The New CMH Guest Radio System
CMH invented heliskiing, and for the past 45 years we’ve been fine-tuning the system to make it work better for the guides and pilots, to make it more fun for the skiers and snowboarders, and to make it safer for everyone involved.
For the 2010/2011 season, one big change is that there will be five radios for each group of 11 skiers. This increase will allow guides and skiers separated by trees or obstacles to communicate easily, making the guide’s job less stressful and the skier’s job more fun.
Veteran heliskiers will be quick to realize that this change will allow each “ski buddy” team to have a radio. While skiing in the trees, which we do extensively, we ski in teams of two so every skier has a ski buddy to help in case of a fall, losing gear, or getting stuck in a tree well. Now, each ski buddy team can easily communicate with the guides. This will make skiing more fun, because there will be no specific “radio team” always forced to stay at the back of the ski group. Instead, everyone will be part of a radio team.
It will be more important than ever for ski buddies to stay together, so in case of a delay the skier with the radio can quickly tell the guide what is happening. Colani Bezzola, CMH Safety Manager, hopes the new system will encourage skiers to be more committed to their ski buddy. In the past, a radio team of two skiers stayed at the back and radioed ahead to the guide if there was a delay. Now the responsibility of staying together and communicating in case of a delay or the need for help will fall squarely on each “ski buddy” team.
Over the past few years, when some groups arrived with their own radios, the guides realized that having more radios in the group improved communications dramatically.
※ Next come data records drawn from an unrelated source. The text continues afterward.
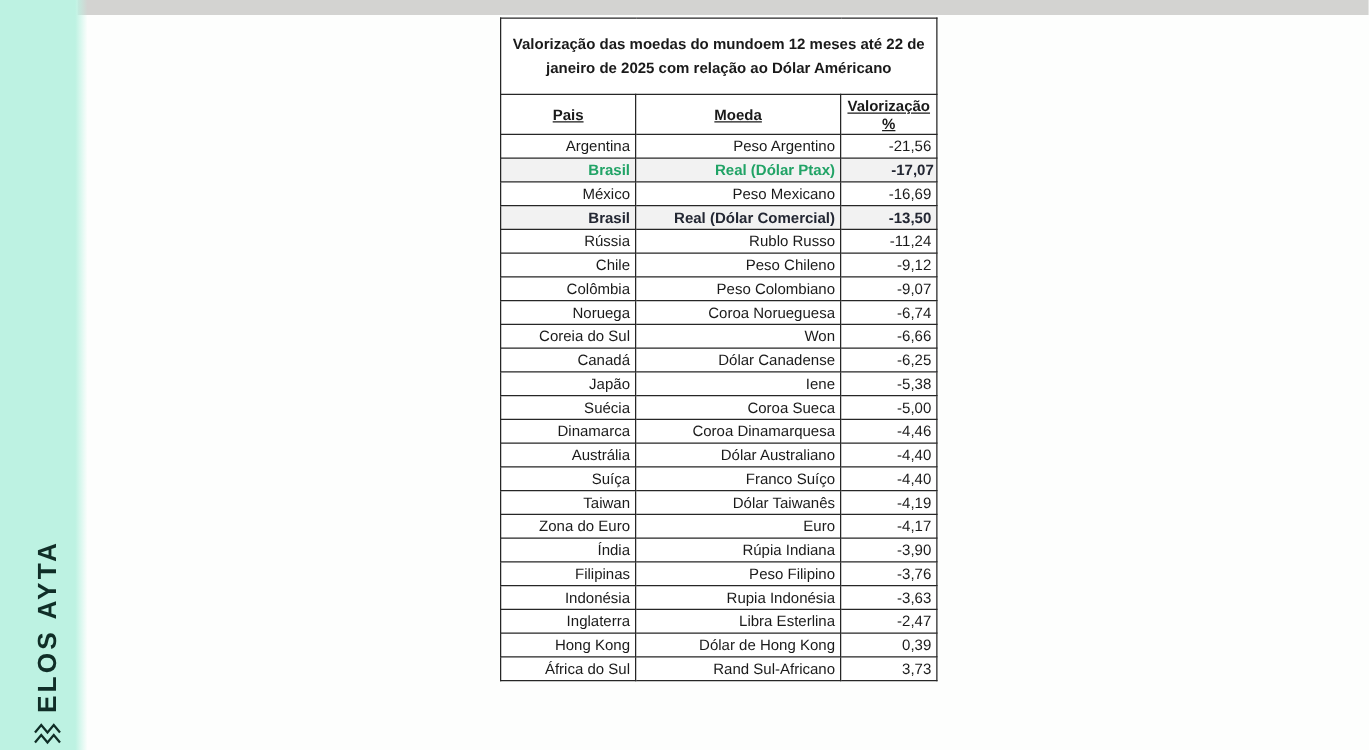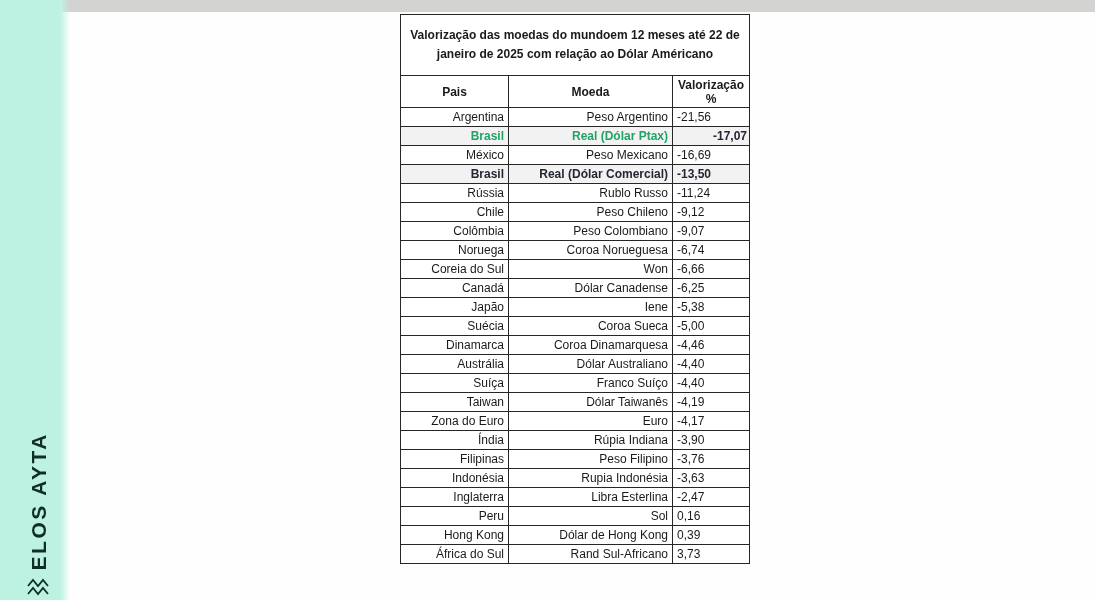--- a/index.html
+++ b/index.html
@@ -82,24 +82,25 @@
     white-space: normal;
   }
   tr.header-row th {
     height: 32px;
     font-weight: 700;
     text-align: center;
     vertical-align: middle;
     line-height: 14px;
     padding: 0 2px;
     white-space: normal;
+    text-decoration: underline;
   }
   tr.data-row td { height: 19px; padding: 0 4px; vertical-align: middle; }
   tr.data-row td:nth-child(1), tr.data-row td:nth-child(2) { text-align: right; }
-  tr.data-row td:nth-child(3) { }
+  tr.data-row td:nth-child(3) { text-align: right; }
 
   tr.green-bold td {
     background: var(--hl-bg);
     color: var(--green);
     font-weight: 700;
   }
   tr.green-bold td:nth-child(3) { color: var(--dark-bold); padding-left: 40px; }
   tr.dark-bold td {
     background: var(--hl-bg);
     color: var(--dark-bold);
@@ -243,25 +244,20 @@
             <td>Indonésia</td>
             <td>Rupia Indonésia</td>
             <td>-3,63</td>
           </tr>
           <tr class="data-row normal">
             <td>Inglaterra</td>
             <td>Libra Esterlina</td>
             <td>-2,47</td>
           </tr>
           <tr class="data-row normal">
-            <td>Peru</td>
-            <td>Sol</td>
-            <td>0,16</td>
-          </tr>
-          <tr class="data-row normal">
             <td>Hong Kong</td>
             <td>Dólar de Hong Kong</td>
             <td>0,39</td>
           </tr>
           <tr class="data-row normal">
             <td>África do Sul</td>
             <td>Rand Sul-Africano</td>
             <td>3,73</td>
           </tr>
         </tbody>

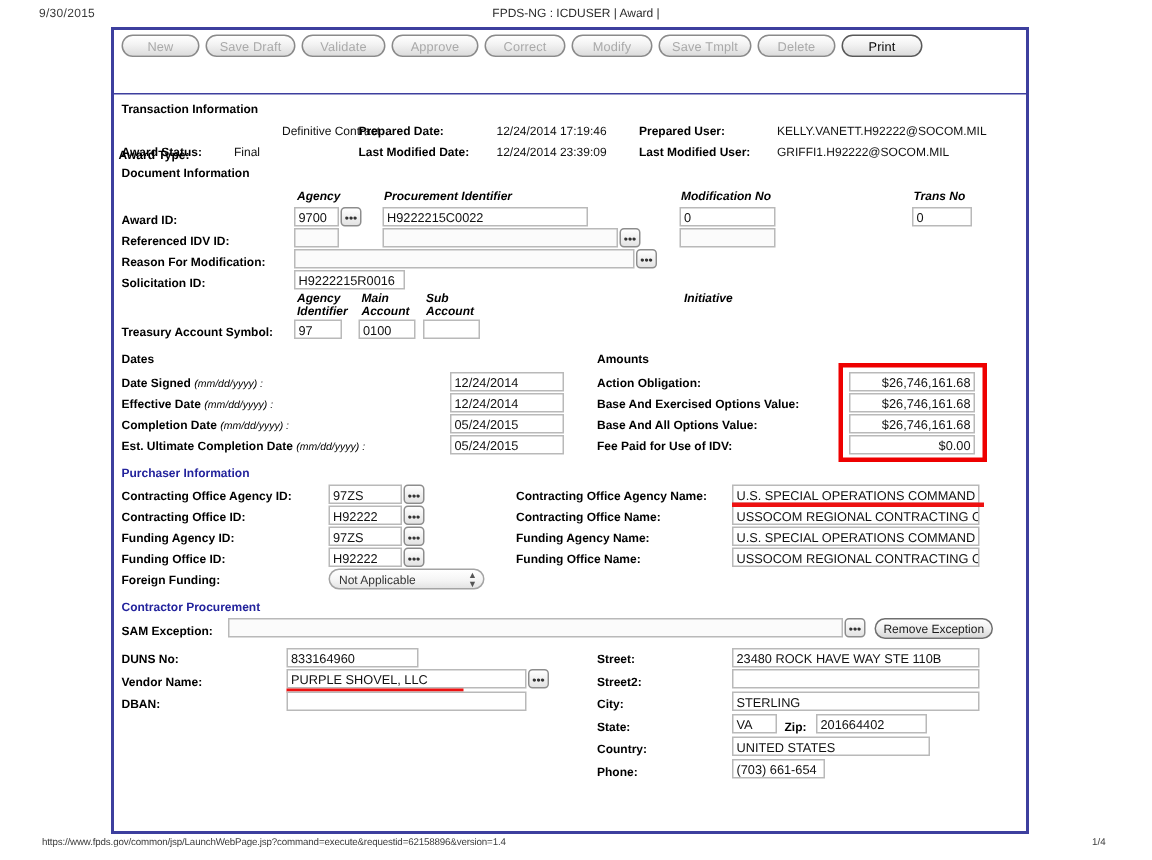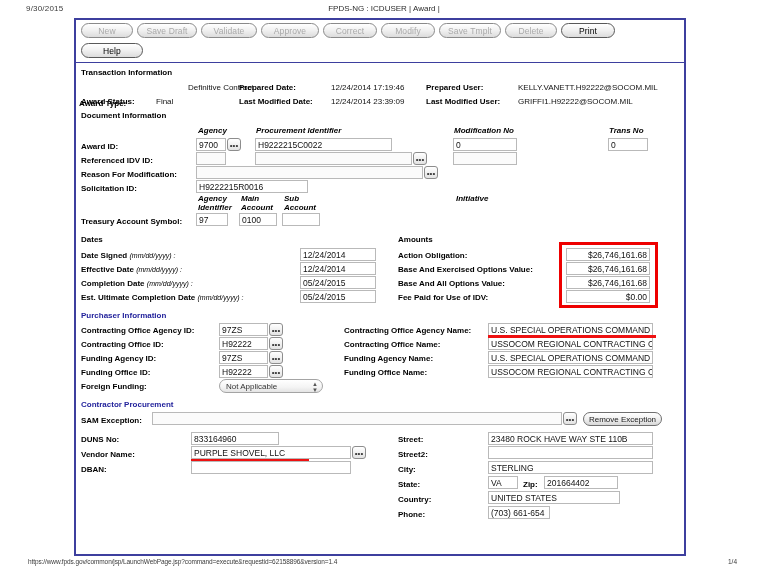--- a/index.html
+++ b/index.html
@@ -187,25 +187,20 @@
         <div class="btn" style="width:62px">
             <span>Save Tmplt</span>
           </div>
         <div class="btn" style="width:52px">
             <span>Delete</span>
           </div>
         <div class="btn enabled" style="width:54px">
             <span>Print</span>
           </div>
       </div>
-      <div class="btn-row second">
-        <div class="btn enabled" style="width:62px">
-            <span>Help</span>
-          </div>
-      </div>
     </div>
 
     <div class="form-body">
 
       <div class="sec-hdr" style="left:5px; top:5px;">Transaction Information</div>
 
       <div class="lbl" style="left:3px; top:20px;margin-top:16px;">Award Type:</div>
       <div class="val" style="left:80px; top:20px;padding-left:32px;">Definitive Contract</div>
       <div class="lbl" style="left:163px; top:20px;">Prepared Date:</div>
       <div class="val" style="left:255px; top:20px;">12/24/2014 17:19:46</div>
@@ -237,21 +232,21 @@
       <div class="fld shade" style="left:120px; top:89px; width:30px;"></div>
       <div class="fld shade" style="left:179px; top:89px; width:157px;"></div>
       <div class="ell" style="left:337px; top:89px;">•••</div>
       <div class="fld shade" style="left:377px; top:89px; width:64px;"></div>
 
       <div class="lbl" style="left:5px; top:107px;">Reason For Modification:</div>
       <div class="fld shade" style="left:120px; top:103px; width:227px;"></div>
       <div class="ell" style="left:348px; top:103px;">•••</div>
 
       <div class="lbl" style="left:5px; top:121px;">Solicitation ID:</div>
-      <div class="fld" style="left:120px; top:117px; width:112px;">H9222215R0016</div>
+      <div class="fld" style="left:120px; top:117px; width:74px;">H9222215R0016</div>
 
       <div class="lbl-i" style="left:122px; top:131px;">Agency<br>Identifier</div>
       <div class="lbl-i" style="left:165px; top:131px;">Main<br>Account</div>
       <div class="lbl-i" style="left:208px; top:131px;">Sub<br>Account</div>
 
       <div class="lbl" style="left:5px; top:154px;">Treasury Account Symbol:</div>
       <div class="fld" style="left:120px; top:150px; width:32px;">97</div>
       <div class="fld" style="left:163px; top:150px; width:38px;">0100</div>
       <div class="fld" style="left:206px; top:150px; width:38px;"></div>
 

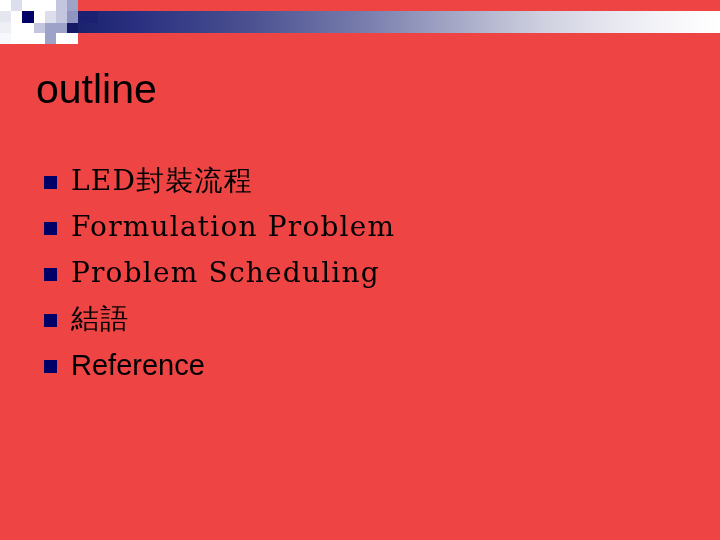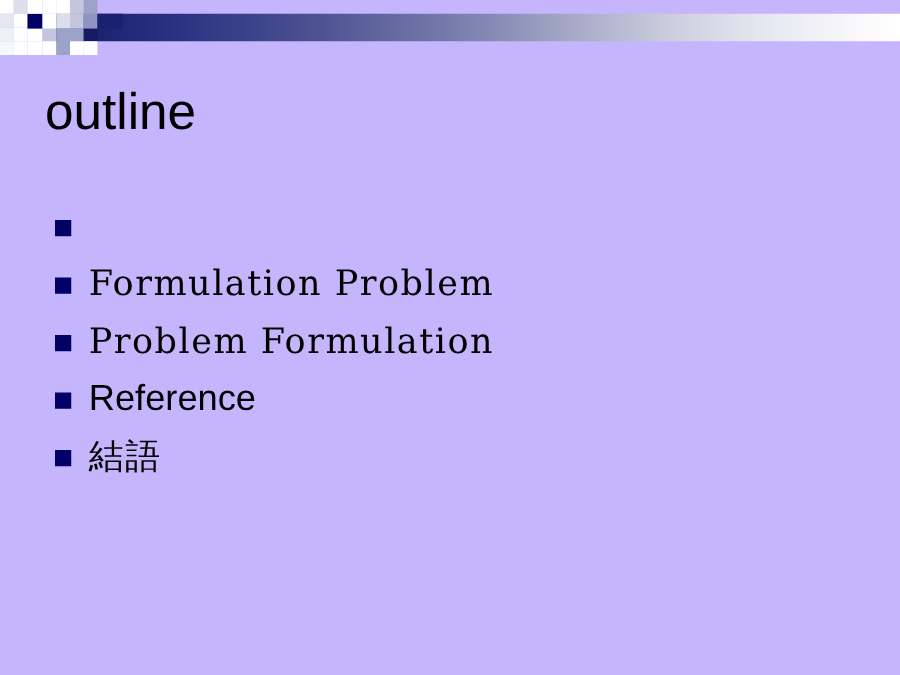--- a/index.html
+++ b/index.html
@@ -5,21 +5,21 @@
 <style>
   html, body {
     margin: 0;
     padding: 0;
     background: #ffffff;
   }
   #slide {
     position: relative;
     width: 720px;
     height: 540px;
-    background: #c4b5fd;
+    background: #ef4444;
     overflow: hidden;
     font-family: "Liberation Sans", sans-serif;
   }
 
   
   #header-decoration {
     position: absolute;
     left: 0;
     top: 0;
     width: 720px;
@@ -145,38 +145,39 @@
 
     <div class="chk" style="left:78px; top:11px; width:20px; height:12px; background:#1b2170;"></div>
   </div>
 
   <div id="title">outline</div>
 
   <div id="bullets">
 
     <div class="bullet-row">
       <span class="bullet-marker"></span>
+      <span class="bullet-text serif-mono">LED封裝流程</span>
     </div>
 
     <div class="bullet-row">
       <span class="bullet-marker"></span>
       <span class="bullet-text serif-mono">Formulation Problem</span>
     </div>
 
     <div class="bullet-row">
       <span class="bullet-marker"></span>
-      <span class="bullet-text serif-mono">Problem Formulation</span>
+      <span class="bullet-text serif-mono">Problem Scheduling</span>
     </div>
 
 
     <div class="bullet-row">
       <span class="bullet-marker"></span>
-      <span class="bullet-text sans">Reference</span>
+      <span class="bullet-text serif-mono">結語</span>
     </div>
 
     <div class="bullet-row">
       <span class="bullet-marker"></span>
-      <span class="bullet-text serif-mono">結語</span>
+      <span class="bullet-text sans">Reference</span>
     </div>
 
   </div>
 
 </div>
 
 </body></html>

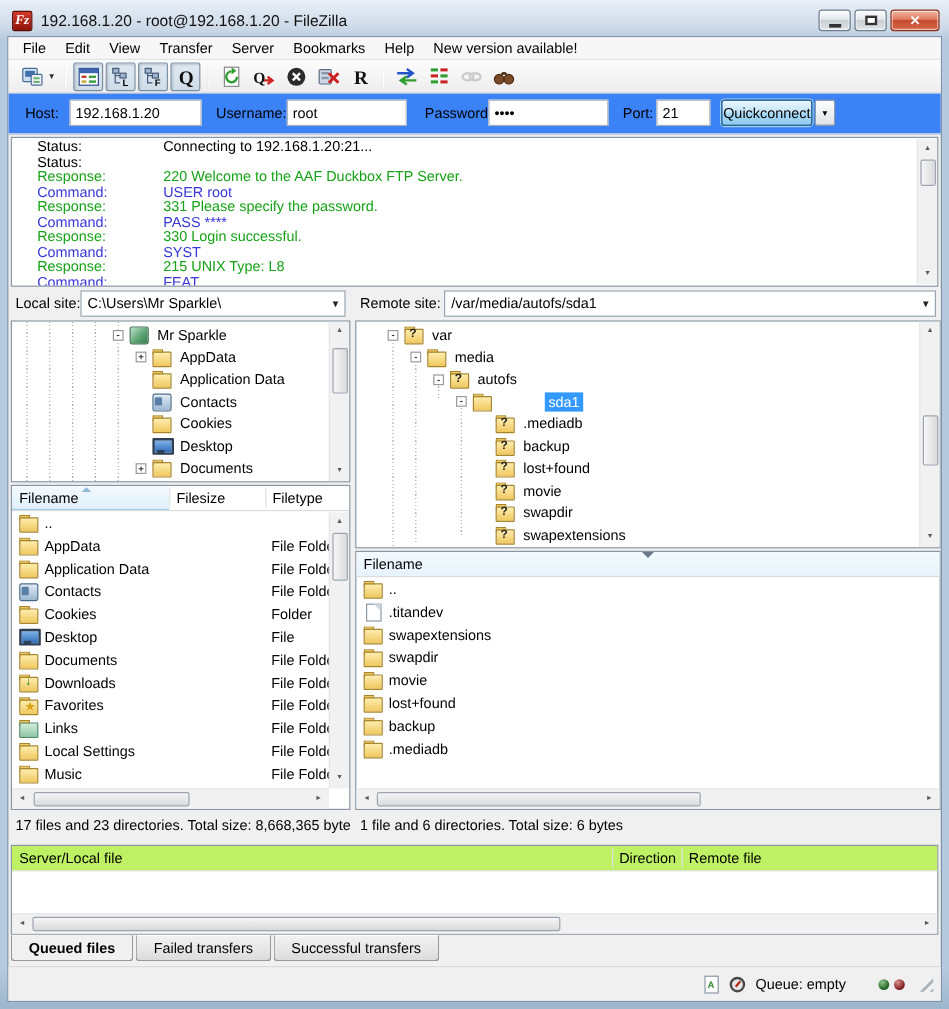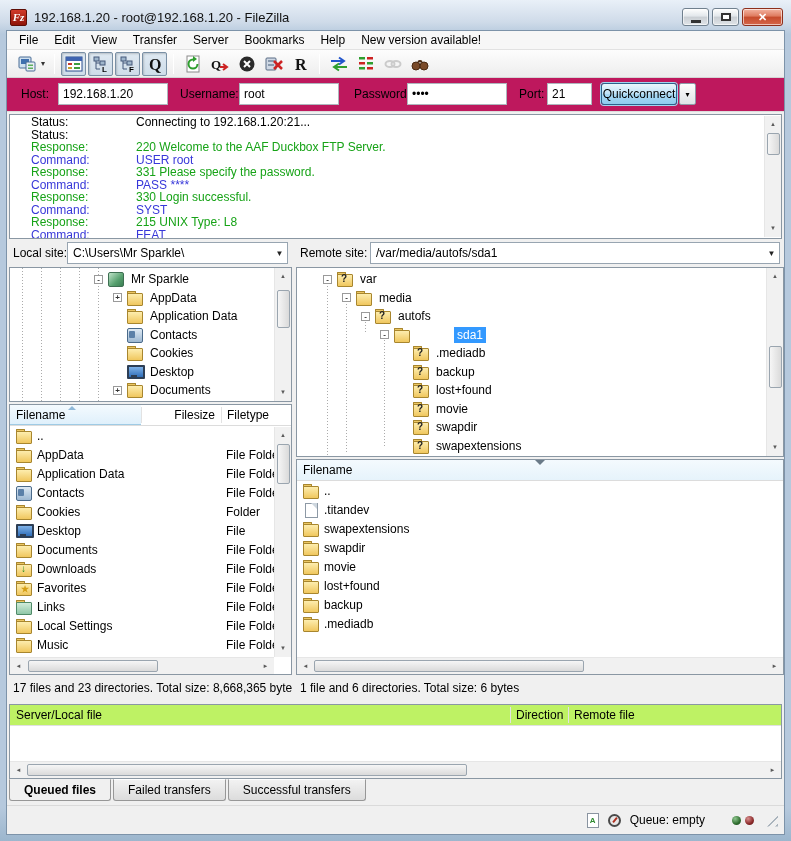--- a/index.html
+++ b/index.html
@@ -27,21 +27,21 @@
   .menu-item { padding:0 8px; line-height:18px; cursor:default; }
   
   .toolbar { position:absolute; top:19px; left:0; right:0; height:28px; background:linear-gradient(#fdfdfd,#ededed); border-bottom:1px solid #d4d4d4; display:flex; align-items:center; padding-left:6px; }
   .tb-btn { width:25px; height:24px; display:inline-flex; align-items:center; justify-content:center; border:1px solid transparent; border-radius:2px; margin:0 1px; }
   .tb-btn.pressed { border-color:#7a90a5; background:linear-gradient(#dfe9f2,#cfdde9); box-shadow:inset 1px 1px 2px rgba(0,0,0,.18); }
   .tb-btn.disabled { opacity:.45; }
   .tb-ic { display:inline-flex; }
   .tb-drop { font-size:8px; color:#333; padding:0 4px 0 1px; }
   .tb-sep { width:1px; height:20px; background:#c6c6c6; border-right:1px solid #fff; margin:0 5px; }
   
-  .qcbar { position:absolute; top:47px; left:0; right:0; height:34px; background:#be185d; border-bottom:1px solid #dcdcdc; }
+  .qcbar { position:absolute; top:47px; left:0; right:0; height:34px; background:#3b82f6; border-bottom:1px solid #dcdcdc; }
   .qcbar label { position:absolute; top:9px; }
   .qcbar input { position:absolute; top:5px; height:22px; border:1px solid #aeb6bd; padding:0 4px; font:12px "Liberation Sans", sans-serif; background:#fff; }
   .qc-btn { position:absolute; top:5px; left:594px; width:76px; height:22px; border:1px solid #2c628b; border-radius:3px; background:linear-gradient(#eaf6fd,#bfe3f7 50%,#a9d9f3 51%,#90cbee); text-align:center; line-height:20px; box-shadow:0 0 0 1px #9fd4ef; }
   .qc-drop { position:absolute; top:5px; left:672px; width:17px; height:22px; border:1px solid #8d9ba8; border-radius:2px; background:linear-gradient(#fdfdfd,#dfe3e7); text-align:center; font-size:8px; line-height:21px; }
   
   .logpane { position:absolute; top:83px; left:2px; right:2px; height:125px; background:#fff; border:1px solid #8a97a3; overflow:hidden; }
   .log-rows { position:absolute; top:1px; left:16px; right:18px; }
   .log-row { display:flex; height:12.5px; line-height:12.5px; white-space:nowrap; overflow:hidden; }
   .log-label { width:110px; padding-left:5px; flex:none; }
   .log-row.status { color:#000; }
@@ -502,21 +502,21 @@
       <span class="thumb" style="top:78px;height:42px"></span>
       <span class="arr dn">▼</span>
     </div>
   </div>
 
   <div class="listpane" style="left:2px;width:283px;top:373px;height:271px">
     <div class="list-header">
       <span class="hcol sorted" style="left:0;width:131px">Filename</span>
       <span class="sort-arrow" style="left:58px"></span>
       <span class="hsep" style="left:131px"></span>
-      <span class="hcol" style="left:131px;width:80px;text-align:right">Filesize</span>
+      <span class="hcol" style="left:131px;width:80px;text-align:left">Filesize</span>
       <span class="hsep" style="left:211px"></span>
       <span class="hcol" style="left:211px;width:70px">Filetype</span>
     </div>
     <div class="list-rows" id="llist-rows" style="right:17px">
         <div class="file-row">
           <span class="ic folder fr-icon"></span>
           <span class="fr-name">..</span>
           <span class="fr-type"></span>
         </div>
         <div class="file-row">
This may seem like an obvious improvement to the system, but the increase in radios is not without issues. Sometimes a guest will climb into the helicopter and sit on the push-to-talk button on their radio. This effectively shuts down all communications on the primary channel, sometimes for the entire helicopter ride. To manage this inevitable issue, the guides have a secondary frequency they can use that can only be accessed from the guide and pilot radios. Colani explained that guides and pilots have become accustomed to quickly switching to the second frequency when the main channel gets locked open, so the benefits of adding radios to each group now outweigh the problems.
The CMH guest radios will all be Motorolla CP200 radios programmed so two channels are operational. As before, the two channels will be the direct channel, used to communicate in the same valley, and the repeater channel, directed through a repeater station on a high mountaintop, that can be used to communicate with the main lodge, helicopter, or guides in a different valley.
The final carrying system for the radios is still under consideration, but skiers can expect either a small leash to clip the radio in while it rides in a jacket pocket, or a simple chest harness to hold the radio.
As with any element of the heliski system, there will be a benefit and a responsibility that goes with it. Guests will need to be aware that when they are using the radio, the rest of the guides, guests, and pilot will be listening and waiting to make further communications.
This means you should feel free to inform your guide if you are delayed while looking for a lost ski, but that there is no need to use the radio to tell your friends that you just got the most epic face shot of your life!